• DATA SHOWN
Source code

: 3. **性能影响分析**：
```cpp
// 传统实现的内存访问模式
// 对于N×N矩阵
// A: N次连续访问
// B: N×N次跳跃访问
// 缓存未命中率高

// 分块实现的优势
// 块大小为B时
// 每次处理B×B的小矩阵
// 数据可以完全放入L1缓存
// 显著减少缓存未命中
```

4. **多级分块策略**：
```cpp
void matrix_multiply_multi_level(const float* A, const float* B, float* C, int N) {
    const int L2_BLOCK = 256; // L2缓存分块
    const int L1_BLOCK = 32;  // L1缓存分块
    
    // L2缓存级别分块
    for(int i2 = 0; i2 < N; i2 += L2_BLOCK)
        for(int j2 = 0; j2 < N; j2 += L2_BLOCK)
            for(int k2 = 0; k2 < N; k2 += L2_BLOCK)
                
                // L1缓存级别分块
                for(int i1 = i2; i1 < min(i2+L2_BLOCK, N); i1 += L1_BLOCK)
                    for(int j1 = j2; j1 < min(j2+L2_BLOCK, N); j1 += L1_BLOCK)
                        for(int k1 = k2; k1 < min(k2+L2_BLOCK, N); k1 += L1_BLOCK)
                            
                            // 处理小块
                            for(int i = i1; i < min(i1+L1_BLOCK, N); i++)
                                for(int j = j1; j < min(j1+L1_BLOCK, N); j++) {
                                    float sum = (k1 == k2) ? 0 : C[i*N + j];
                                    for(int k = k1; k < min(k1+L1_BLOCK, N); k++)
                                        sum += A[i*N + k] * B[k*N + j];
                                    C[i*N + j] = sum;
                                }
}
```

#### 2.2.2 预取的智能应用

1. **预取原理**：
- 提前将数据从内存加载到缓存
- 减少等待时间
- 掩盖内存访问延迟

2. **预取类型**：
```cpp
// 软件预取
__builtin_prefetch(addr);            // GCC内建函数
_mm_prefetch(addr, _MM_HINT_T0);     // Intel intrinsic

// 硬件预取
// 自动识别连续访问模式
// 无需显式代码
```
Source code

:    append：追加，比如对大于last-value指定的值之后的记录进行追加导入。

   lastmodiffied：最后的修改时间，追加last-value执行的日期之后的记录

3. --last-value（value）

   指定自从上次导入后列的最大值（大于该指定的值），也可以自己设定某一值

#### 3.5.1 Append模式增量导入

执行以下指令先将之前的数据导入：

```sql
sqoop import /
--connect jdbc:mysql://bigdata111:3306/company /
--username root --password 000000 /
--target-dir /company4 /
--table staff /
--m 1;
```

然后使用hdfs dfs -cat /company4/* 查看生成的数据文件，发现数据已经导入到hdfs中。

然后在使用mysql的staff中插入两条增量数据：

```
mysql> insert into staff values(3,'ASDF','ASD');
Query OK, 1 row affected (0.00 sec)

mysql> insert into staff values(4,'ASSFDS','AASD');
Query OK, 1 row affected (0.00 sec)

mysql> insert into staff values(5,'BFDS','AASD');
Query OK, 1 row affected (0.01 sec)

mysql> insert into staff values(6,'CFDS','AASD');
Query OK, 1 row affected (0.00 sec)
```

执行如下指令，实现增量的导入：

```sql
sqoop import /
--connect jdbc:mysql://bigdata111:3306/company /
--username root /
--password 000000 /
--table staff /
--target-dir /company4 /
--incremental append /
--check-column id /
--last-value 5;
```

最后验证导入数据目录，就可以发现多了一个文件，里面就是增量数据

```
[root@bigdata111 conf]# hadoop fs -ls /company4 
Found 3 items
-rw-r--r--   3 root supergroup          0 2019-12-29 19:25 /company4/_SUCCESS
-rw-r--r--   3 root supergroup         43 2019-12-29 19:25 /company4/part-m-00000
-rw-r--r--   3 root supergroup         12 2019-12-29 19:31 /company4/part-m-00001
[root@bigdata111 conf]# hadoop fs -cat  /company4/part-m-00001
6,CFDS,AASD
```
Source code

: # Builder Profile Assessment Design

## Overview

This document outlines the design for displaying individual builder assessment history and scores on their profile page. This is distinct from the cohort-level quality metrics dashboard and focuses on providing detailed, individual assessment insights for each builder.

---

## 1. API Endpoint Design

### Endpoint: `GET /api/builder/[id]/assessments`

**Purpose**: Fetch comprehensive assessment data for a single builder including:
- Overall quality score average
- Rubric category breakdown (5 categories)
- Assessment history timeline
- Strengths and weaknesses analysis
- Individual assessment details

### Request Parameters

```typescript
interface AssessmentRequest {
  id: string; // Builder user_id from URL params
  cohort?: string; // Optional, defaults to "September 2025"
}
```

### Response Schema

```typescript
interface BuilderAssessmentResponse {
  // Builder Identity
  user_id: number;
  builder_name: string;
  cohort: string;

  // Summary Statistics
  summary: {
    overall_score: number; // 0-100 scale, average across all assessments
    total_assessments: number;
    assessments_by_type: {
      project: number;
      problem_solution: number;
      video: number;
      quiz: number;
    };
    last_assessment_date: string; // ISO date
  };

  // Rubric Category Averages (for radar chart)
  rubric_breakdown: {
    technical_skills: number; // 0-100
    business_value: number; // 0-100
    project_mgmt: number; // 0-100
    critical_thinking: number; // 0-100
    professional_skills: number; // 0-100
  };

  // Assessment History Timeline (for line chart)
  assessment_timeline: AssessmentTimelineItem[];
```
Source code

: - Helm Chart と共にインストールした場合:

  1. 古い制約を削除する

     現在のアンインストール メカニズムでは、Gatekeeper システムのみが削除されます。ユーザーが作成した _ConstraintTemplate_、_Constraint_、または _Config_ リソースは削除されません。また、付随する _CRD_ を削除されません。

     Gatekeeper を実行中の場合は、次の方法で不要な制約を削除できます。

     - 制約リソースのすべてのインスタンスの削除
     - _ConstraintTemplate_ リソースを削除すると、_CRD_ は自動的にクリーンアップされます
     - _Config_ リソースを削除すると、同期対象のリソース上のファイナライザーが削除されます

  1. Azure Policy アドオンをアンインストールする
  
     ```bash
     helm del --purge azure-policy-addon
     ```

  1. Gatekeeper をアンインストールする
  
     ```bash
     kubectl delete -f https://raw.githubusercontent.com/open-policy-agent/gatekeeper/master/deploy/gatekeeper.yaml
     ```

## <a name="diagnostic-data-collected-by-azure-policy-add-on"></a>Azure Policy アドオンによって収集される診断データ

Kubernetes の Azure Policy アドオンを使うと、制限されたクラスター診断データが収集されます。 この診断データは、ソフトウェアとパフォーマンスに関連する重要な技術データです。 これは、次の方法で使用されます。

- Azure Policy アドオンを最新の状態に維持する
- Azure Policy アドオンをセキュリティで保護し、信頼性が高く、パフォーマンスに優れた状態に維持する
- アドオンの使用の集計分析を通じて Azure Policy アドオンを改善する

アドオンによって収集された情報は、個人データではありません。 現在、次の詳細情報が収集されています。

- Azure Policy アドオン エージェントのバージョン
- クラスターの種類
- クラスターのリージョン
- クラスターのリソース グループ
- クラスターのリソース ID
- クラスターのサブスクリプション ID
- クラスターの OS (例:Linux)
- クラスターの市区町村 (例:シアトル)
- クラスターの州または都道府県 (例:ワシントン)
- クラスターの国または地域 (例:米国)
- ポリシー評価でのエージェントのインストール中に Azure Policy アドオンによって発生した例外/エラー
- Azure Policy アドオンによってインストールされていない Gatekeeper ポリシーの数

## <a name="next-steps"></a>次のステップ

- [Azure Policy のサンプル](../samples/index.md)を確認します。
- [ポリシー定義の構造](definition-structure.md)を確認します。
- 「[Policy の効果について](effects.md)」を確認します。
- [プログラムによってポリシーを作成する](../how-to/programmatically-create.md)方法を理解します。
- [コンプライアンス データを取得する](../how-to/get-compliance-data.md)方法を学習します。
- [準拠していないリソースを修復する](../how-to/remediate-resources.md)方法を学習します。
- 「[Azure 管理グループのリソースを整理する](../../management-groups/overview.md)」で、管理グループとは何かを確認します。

• AIM OF THE TASK
Search the listing for the word "addr". Copy every line in which it occurs.

• REPLY TO THE EXERCISE
__builtin_prefetch(addr);            // GCC内建函数
_mm_prefetch(addr, _MM_HINT_T0);     // Intel intrinsic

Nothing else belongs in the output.